**Problem requirements**: Copy the rows word for word, starting at the first line and ending with the line that contains "To the nearest percent, what is the average", including that line.

**Excerpted records**:
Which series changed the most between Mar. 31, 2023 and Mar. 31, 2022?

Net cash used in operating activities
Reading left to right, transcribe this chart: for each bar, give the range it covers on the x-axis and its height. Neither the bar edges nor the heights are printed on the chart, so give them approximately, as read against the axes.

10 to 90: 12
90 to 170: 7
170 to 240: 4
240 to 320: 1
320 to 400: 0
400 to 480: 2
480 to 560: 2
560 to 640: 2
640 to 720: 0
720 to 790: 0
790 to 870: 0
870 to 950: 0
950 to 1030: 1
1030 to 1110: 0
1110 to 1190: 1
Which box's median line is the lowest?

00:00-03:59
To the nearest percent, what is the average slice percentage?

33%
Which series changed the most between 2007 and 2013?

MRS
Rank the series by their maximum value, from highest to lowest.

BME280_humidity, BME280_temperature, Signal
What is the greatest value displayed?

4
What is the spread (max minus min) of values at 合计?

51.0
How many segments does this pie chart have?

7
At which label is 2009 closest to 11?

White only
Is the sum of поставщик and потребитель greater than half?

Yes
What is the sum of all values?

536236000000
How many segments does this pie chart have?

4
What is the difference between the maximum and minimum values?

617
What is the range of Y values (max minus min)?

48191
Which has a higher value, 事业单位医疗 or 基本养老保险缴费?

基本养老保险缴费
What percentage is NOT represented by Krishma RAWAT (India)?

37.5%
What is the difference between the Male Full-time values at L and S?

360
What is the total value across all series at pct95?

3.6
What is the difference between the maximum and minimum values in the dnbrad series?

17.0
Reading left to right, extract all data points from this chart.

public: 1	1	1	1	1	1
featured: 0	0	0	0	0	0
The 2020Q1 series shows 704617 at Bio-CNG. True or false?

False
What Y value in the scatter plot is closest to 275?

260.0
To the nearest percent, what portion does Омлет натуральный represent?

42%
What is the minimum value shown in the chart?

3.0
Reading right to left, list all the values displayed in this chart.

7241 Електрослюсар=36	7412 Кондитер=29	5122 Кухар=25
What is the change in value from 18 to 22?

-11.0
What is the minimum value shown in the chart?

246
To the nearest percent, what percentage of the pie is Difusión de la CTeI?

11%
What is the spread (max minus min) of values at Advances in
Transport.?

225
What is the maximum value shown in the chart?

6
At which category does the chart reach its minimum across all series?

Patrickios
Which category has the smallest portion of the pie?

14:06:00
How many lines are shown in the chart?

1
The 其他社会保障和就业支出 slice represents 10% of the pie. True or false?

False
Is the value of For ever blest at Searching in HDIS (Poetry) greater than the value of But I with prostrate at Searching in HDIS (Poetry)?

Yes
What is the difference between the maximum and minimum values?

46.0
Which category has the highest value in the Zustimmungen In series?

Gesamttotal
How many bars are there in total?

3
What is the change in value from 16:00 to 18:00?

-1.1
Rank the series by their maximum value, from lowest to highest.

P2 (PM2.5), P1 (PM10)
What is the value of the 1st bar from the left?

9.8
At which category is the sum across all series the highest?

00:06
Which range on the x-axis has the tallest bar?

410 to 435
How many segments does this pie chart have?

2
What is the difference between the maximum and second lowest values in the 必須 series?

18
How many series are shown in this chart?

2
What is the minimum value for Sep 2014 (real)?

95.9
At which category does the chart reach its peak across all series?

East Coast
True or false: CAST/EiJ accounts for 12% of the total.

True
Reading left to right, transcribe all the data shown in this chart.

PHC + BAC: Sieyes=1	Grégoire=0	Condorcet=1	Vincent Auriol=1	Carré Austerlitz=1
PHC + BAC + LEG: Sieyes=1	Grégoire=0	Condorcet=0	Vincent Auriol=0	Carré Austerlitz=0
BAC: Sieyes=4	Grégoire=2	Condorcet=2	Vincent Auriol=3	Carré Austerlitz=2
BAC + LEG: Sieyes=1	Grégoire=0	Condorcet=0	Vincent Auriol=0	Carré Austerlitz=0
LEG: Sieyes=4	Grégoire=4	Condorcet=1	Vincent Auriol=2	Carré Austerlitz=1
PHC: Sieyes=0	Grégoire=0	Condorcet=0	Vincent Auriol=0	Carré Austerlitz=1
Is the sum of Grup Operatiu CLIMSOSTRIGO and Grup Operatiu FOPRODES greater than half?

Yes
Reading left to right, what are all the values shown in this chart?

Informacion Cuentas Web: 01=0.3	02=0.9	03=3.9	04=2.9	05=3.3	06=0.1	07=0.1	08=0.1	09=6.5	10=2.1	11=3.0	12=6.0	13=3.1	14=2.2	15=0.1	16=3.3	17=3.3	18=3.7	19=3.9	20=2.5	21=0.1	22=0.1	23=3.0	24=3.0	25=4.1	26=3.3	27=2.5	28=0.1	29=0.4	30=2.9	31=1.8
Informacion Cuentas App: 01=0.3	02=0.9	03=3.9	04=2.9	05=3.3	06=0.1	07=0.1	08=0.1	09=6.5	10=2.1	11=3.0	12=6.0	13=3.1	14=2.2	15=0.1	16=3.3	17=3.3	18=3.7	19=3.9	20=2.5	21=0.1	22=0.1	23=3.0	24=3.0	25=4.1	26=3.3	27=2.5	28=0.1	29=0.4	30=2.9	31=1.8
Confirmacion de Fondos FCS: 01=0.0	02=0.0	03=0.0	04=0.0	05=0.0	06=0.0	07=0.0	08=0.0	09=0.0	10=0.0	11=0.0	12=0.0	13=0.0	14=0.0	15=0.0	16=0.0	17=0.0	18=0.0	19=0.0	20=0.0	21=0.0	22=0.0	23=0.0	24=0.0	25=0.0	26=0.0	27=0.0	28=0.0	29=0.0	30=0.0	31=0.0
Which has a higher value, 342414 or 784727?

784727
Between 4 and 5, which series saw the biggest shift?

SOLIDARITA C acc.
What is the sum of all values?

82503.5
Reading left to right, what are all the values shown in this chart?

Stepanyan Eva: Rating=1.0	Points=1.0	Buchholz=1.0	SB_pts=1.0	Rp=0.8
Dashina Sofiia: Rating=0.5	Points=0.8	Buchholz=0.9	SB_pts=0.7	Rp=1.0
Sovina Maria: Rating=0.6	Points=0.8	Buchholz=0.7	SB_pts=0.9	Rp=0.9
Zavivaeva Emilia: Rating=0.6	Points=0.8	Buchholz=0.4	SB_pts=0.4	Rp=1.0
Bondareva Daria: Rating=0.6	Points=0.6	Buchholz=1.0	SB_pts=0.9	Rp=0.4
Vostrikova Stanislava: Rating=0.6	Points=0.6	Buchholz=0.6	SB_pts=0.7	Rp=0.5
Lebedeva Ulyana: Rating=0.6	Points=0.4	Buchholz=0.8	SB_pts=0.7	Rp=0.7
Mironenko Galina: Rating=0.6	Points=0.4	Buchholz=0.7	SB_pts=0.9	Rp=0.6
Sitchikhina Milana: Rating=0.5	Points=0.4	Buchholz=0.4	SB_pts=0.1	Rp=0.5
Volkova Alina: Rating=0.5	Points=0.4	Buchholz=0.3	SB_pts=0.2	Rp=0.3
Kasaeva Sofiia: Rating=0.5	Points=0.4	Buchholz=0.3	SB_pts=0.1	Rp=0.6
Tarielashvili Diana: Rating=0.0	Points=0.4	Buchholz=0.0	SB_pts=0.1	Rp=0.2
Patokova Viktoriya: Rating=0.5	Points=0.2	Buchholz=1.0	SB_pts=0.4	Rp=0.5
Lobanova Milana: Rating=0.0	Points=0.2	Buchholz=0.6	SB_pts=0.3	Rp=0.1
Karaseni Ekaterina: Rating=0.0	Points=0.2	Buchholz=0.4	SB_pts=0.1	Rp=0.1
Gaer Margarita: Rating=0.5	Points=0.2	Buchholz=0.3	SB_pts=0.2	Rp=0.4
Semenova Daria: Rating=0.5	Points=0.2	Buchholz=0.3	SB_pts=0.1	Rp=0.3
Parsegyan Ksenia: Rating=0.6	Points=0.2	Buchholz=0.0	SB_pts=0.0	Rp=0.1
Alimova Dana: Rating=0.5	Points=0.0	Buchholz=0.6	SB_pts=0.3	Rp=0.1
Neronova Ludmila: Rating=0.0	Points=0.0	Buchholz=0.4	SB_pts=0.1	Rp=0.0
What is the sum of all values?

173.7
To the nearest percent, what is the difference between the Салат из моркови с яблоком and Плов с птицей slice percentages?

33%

**Written response**:
Which series changed the most between Mar. 31, 2023 and Mar. 31, 2022?

Net cash used in operating activities
Reading left to right, transcribe this chart: for each bar, give the range it covers on the x-axis and its height. Neither the bar edges nor the heights are printed on the chart, so give them approximately, as read against the axes.

10 to 90: 12
90 to 170: 7
170 to 240: 4
240 to 320: 1
320 to 400: 0
400 to 480: 2
480 to 560: 2
560 to 640: 2
640 to 720: 0
720 to 790: 0
790 to 870: 0
870 to 950: 0
950 to 1030: 1
1030 to 1110: 0
1110 to 1190: 1
Which box's median line is the lowest?

00:00-03:59
To the nearest percent, what is the average slice percentage?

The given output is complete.